*TASK STATEMENT:* Copy the lines below exactly, starting at the line that contains "7. **User pays**: UPI/QR code" and stopping after the last line, and include no other lines.

*EXERCISE MATERIALS:*
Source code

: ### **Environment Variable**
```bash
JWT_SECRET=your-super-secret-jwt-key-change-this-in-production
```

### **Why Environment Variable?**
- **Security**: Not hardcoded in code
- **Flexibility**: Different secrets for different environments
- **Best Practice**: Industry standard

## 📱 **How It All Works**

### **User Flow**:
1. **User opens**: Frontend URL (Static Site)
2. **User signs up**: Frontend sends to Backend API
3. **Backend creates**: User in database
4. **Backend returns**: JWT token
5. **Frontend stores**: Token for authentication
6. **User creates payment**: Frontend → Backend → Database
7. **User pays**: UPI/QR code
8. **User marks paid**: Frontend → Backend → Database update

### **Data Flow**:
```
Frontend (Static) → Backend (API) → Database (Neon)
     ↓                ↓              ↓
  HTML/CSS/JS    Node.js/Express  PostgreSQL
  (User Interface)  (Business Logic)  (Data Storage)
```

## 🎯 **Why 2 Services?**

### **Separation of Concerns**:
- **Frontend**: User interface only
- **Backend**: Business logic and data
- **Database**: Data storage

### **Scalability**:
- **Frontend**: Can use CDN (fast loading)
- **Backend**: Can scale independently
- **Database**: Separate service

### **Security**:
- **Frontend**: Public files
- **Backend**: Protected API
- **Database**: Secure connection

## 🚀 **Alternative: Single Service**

*WRITTEN SOLUTION:*
7. **User pays**: UPI/QR code
8. **User marks paid**: Frontend → Backend → Database update

### **Data Flow**:
```
Frontend (Static) → Backend (API) → Database (Neon)
     ↓                ↓              ↓
  HTML/CSS/JS    Node.js/Express  PostgreSQL
  (User Interface)  (Business Logic)  (Data Storage)
```

## 🎯 **Why 2 Services?**

### **Separation of Concerns**:
- **Frontend**: User interface only
- **Backend**: Business logic and data
- **Database**: Data storage

### **Scalability**:
- **Frontend**: Can use CDN (fast loading)
- **Backend**: Can scale independently
- **Database**: Separate service

### **Security**:
- **Frontend**: Public files
- **Backend**: Protected API
- **Database**: Secure connection

## 🚀 **Alternative: Single Service**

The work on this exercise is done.